BERTScore is an evaluation metric that uses contextual embeddings from models like BERT to measure the similarity between two texts. Unlike traditional metrics such as BLEU or ROUGE, which rely on exact word or phrase matches, BERTScore compares texts by analyzing the semantic meaning captured in their embeddings. Here’s how it works: The generated and reference texts are tokenized, and each token is converted into a high-dimensional vector using a pre-trained BERT model. The similarity between these vectors is computed using cosine similarity, and the final score aggregates these token-level similarities, balancing precision (how well the generated text matches the reference) and recall (how well the reference is covered by the generated text). This approach allows BERTScore to capture paraphrases, synonyms, and contextual nuances that rigid n-gram-based methods miss.
Embedding-based metrics like BERTScore are particularly useful for evaluating tasks where semantic accuracy matters more than exact wording.
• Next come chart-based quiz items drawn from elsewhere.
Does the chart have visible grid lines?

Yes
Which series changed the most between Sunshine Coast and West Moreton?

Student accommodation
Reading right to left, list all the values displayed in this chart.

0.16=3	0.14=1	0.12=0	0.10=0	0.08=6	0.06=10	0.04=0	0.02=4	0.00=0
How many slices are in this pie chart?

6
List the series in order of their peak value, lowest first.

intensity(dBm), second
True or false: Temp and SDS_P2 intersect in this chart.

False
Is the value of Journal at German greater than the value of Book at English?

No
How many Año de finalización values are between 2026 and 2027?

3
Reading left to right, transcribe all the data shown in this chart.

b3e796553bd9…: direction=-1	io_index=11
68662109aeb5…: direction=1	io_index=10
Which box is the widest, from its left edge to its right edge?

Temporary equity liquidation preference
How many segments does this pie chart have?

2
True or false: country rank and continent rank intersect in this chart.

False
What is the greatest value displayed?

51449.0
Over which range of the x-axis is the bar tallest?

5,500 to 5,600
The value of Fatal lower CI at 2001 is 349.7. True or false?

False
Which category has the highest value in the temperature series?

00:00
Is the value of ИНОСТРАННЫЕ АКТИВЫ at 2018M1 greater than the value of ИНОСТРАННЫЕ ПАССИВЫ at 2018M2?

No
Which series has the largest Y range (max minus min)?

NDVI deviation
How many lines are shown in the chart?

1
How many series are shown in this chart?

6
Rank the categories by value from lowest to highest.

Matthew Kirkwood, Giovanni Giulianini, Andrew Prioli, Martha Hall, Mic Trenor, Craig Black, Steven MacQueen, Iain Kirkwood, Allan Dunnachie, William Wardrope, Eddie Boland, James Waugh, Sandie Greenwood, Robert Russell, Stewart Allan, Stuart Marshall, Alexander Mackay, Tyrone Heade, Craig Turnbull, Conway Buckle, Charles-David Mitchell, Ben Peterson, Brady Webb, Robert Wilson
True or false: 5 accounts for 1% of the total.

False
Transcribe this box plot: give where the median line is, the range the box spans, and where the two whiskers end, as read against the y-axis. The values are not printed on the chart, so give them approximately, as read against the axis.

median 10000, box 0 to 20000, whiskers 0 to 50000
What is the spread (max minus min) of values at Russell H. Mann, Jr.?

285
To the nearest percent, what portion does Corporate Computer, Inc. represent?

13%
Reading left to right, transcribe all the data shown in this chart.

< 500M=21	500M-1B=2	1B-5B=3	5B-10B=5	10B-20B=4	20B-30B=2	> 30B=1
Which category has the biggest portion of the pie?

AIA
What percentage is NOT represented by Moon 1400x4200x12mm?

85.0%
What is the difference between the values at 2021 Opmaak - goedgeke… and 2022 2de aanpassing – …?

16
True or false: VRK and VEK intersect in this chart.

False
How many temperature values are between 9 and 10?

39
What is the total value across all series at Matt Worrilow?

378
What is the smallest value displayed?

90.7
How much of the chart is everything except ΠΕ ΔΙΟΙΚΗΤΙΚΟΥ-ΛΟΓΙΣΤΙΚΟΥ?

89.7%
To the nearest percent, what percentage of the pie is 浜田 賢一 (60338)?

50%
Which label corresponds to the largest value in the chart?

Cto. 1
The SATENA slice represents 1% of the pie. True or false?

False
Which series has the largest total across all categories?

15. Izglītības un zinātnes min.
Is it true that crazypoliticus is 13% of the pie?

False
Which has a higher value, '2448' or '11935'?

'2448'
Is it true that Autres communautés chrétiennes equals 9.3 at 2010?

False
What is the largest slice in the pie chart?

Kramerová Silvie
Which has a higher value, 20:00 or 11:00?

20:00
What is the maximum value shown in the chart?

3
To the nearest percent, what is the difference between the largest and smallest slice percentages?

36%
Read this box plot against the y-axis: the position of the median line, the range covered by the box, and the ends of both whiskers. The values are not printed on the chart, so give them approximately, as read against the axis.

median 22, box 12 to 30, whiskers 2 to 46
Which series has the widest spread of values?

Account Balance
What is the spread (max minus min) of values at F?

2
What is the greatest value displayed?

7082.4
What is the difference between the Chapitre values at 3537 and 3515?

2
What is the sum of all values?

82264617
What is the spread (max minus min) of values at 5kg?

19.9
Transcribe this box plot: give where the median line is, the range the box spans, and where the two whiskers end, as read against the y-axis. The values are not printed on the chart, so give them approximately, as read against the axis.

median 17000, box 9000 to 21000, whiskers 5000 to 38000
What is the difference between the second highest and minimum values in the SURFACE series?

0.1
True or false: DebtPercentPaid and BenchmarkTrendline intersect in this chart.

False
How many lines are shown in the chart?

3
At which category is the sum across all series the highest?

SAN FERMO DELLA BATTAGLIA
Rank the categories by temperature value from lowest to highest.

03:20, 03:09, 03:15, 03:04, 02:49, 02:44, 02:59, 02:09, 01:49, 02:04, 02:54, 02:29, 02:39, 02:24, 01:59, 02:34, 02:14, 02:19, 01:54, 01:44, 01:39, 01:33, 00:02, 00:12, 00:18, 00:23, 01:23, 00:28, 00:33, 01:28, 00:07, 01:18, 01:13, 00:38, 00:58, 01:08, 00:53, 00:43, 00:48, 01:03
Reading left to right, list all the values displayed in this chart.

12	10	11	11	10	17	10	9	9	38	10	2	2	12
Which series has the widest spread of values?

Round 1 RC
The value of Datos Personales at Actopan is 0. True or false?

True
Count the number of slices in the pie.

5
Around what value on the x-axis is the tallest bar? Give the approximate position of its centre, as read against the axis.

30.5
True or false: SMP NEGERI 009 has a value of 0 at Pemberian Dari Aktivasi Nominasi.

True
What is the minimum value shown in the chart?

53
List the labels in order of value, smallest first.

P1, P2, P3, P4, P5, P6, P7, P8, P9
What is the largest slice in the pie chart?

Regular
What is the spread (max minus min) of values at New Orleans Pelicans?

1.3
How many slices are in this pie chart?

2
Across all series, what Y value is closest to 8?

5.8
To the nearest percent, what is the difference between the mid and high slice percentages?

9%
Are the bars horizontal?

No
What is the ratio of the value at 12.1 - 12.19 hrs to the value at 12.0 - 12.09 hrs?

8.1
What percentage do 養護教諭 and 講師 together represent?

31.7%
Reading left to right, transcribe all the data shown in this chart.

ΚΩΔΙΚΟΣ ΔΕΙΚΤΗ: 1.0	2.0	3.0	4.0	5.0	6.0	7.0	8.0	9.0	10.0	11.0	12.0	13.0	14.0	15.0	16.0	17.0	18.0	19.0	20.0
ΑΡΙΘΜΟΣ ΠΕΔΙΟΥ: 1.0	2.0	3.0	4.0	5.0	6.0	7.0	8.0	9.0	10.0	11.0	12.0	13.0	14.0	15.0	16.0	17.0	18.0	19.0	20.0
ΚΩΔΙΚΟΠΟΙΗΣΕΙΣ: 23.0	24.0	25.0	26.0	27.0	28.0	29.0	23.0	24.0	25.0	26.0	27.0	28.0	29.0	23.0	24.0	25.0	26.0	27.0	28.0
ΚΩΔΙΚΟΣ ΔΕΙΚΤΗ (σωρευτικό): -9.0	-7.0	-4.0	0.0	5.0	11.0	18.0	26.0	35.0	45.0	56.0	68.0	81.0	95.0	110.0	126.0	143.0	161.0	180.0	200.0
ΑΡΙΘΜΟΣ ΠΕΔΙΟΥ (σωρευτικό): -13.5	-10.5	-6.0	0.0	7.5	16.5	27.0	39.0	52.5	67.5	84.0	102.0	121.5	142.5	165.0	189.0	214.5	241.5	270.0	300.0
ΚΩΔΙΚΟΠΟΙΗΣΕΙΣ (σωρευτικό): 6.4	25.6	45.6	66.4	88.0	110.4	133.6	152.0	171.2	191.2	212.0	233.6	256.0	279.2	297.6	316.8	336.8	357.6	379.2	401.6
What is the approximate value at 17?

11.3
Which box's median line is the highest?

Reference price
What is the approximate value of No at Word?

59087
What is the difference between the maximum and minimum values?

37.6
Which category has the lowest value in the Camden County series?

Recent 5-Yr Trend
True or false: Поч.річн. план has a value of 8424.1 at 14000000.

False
For example, in question answering, a generated answer might rephrase the reference answer (e.g., “canine” instead of “dog”) while retaining correctness. Traditional metrics would penalize this, but BERTScore recognizes the semantic equivalence. Similarly, in summarization, a generated summary might use different sentence structures but still convey the same key points as the source text. Embedding-based metrics can compare the summary directly to the source, ensuring alignment even without a human-written reference. Studies have shown that such metrics correlate better with human judgments than older methods, making them valuable for automated evaluation pipelines.
However, embedding-based metrics have limitations. They require computational resources to generate embeddings, which can be slower than n-gram approaches. The choice of model (e.g., BERT vs. RoBERTa) and layers used for embeddings can also affect results, requiring careful configuration. Additionally, while they excel at semantic similarity, they don’t directly measure factual correctness or coherence. Despite this, their ability to handle paraphrasing and contextual variations makes them a significant improvement over traditional metrics for tasks like machine translation, summarization, and QA. Alternatives like MoverScore (which considers token alignment costs) or Sentence-BERT (for sentence-level embeddings) offer similar benefits, giving developers flexibility in choosing the right tool for their evaluation needs.